In America, analysts believe Sony is struggling to hit the 1m sales target it has set for the end of the year. In contrast, Nintendo’s Christmas sales look likely to exceed 2m.

Baker said: “My best guess is that Sony has sold 300,000 to 400,000 units. They’ll get about 750,000 units, or a little more. That leaves them with a lot of ground to make up.”

Both firms are struggling with supply shortages, although Sony’s problems are more severe — it was forced to postpone the European launch of PS3 until next year.

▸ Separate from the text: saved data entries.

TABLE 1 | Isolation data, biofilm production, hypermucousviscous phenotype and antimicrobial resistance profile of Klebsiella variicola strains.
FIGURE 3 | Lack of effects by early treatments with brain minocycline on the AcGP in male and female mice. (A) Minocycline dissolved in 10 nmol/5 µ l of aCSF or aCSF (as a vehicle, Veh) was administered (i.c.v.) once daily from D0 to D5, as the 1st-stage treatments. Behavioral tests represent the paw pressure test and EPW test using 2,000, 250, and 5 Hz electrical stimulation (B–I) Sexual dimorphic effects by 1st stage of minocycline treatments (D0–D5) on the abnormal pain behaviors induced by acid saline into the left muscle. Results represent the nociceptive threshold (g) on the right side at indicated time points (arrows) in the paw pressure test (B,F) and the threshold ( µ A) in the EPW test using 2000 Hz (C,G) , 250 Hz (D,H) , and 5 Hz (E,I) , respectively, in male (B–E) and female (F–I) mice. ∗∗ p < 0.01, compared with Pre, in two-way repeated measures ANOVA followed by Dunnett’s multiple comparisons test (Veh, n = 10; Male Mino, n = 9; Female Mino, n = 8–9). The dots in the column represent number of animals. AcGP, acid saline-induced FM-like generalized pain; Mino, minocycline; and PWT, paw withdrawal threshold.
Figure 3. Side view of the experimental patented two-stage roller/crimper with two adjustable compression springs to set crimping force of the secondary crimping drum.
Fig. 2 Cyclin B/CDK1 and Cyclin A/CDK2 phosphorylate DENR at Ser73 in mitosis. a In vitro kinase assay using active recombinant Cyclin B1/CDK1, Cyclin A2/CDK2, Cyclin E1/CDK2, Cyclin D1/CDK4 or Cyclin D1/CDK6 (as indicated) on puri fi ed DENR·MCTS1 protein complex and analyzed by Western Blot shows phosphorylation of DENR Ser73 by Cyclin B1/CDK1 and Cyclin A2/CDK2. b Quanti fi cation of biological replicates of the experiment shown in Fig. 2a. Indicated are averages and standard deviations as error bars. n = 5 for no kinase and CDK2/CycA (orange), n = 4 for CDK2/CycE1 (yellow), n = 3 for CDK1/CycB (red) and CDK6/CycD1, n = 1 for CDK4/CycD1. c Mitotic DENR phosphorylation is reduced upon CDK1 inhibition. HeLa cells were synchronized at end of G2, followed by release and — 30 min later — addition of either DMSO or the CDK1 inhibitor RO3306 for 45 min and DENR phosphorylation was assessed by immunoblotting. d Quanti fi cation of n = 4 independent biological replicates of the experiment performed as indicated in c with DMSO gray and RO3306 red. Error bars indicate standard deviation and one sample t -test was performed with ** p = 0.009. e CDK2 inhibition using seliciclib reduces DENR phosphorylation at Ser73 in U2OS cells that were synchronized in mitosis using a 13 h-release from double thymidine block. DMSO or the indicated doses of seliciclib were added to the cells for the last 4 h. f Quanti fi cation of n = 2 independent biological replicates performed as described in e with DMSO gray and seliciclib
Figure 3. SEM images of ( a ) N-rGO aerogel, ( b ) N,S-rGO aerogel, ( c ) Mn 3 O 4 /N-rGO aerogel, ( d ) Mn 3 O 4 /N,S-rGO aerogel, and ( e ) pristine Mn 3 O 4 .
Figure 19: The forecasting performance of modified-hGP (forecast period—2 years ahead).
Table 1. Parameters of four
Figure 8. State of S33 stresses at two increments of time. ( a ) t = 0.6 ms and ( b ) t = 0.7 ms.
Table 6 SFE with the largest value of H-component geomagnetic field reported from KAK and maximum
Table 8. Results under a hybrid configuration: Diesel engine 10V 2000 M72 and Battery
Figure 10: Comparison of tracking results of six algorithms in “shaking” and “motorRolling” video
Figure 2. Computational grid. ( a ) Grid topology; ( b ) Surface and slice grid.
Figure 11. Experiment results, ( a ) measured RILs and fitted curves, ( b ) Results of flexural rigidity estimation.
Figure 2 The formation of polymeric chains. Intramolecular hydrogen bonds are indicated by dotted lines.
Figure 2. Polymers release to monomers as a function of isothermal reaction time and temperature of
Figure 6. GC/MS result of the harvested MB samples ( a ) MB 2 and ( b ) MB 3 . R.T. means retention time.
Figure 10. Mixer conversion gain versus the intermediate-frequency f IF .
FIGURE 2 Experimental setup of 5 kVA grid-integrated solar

“The big challenge for Sony is that PS3s are so hard to get,” said Baker. “To a large degree, many people are buying something else. Sony is going to have to battle to retain the market share that they’ve had historically. They’ve given a two Christmas advantage to Microsoft, and a one Christmas advantage to Nintendo.”

The number of consoles in the market is important because it provides the platform for lucrative game sales, the more profitable end of the $27 billion- a-year industry. Sony and Microsoft both lose money on console sales, but experts believe Nintendo makes a decent profit on the Wii.

The early sales figures tell only part of the story. There is ample evidence that there is more buzz and excitement surrounding the Wii. For example, dedicated gamers have been camping out to queue up for the limited stocks available, and forming online discussion groups to help track them down. In the UK, Hitwise, the internet-data firm, has reported that Nintendo Wii has suddenly become the most searched-for gadget, quickly overtaking Apple’s Ipod.

“Nintendo seems to have stolen the high ground in terms of playability and entertainment value,” said Paul Jackson at Forrester Research. “Nintendo seems to be surfing this wave of public interest and this idea of accessibility that they started with Nintendogs and these brain games.”

Nintendogs, Brain Age and other similar “brain-training” titles are games designed for the Nintendo DS, the hand-held console aimed at a broader audience than just hard-core gamers. They are very different from traditional shooting and racing games.

Dawn Paine, Nintendo UK marketing director, said the Wii followed the DS in trying to offer new types of games and a new interface. Brain- training games brought in older players while Nintendogs attracts young girls. She said Nintendo was trying to do something more than the same old stuff with this year’s technology. “For us the technology is not the main element,” she said. “We felt it was crucial to stir up the market and offer this paradigm shift.”

Jackson agreed: “Sony and Microsoft are talking to the converted. Nintendo is trying to attract people who used to play games or who have never played games — people who don’t consider themselves gamers.”

In doing so, Nintendo has opted out of the technological “arms race” which previously characterised much of the competition in the games industry.

Microsoft and Sony have broader strategic goals for their consoles, hoping their machines can be the entertainment hub of the digital home — a device that can also store music, photos and videos.

One of the reasons the PS3 is so expensive, and so late to market, is because Sony is using it to deploy Blu-Ray, the technology it favours for high-definition DVDs. As a company focused on electronic gaming, Nintendo has no such ambitions.

It is not without its own problems. Some early buyers of the Wii have found that the wrist strap supplied with the remote control broke too easily, in some cases causing the device to fly out of their hands. Nintendo has offered customers stronger replacement straps, but an American law firm has already filed a class-action suit.

Neither the lawsuit nor the problem with the wrist straps looks likely to stop the Wii from outselling its predecessor, the Gamecube, but it is far too early to count Sony out. The estimated 90m players of PlayStation 2 provide a huge pool who could play their existing games on the new, more advanced machine. And Sony’s strong recovery in the flat-screen TV market shows the brand’s enduring power.

However, Microsoft is hoping to end the year with 10m Xbox 360 consoles in the marketplace, and is working on the launch next year of a follow-up to the successful Halo 2 game. The enthusiastic reception given to the Wii is a reminder that it is not always the best technology that wins battles in consumer electronics. Stringer has his work cut out.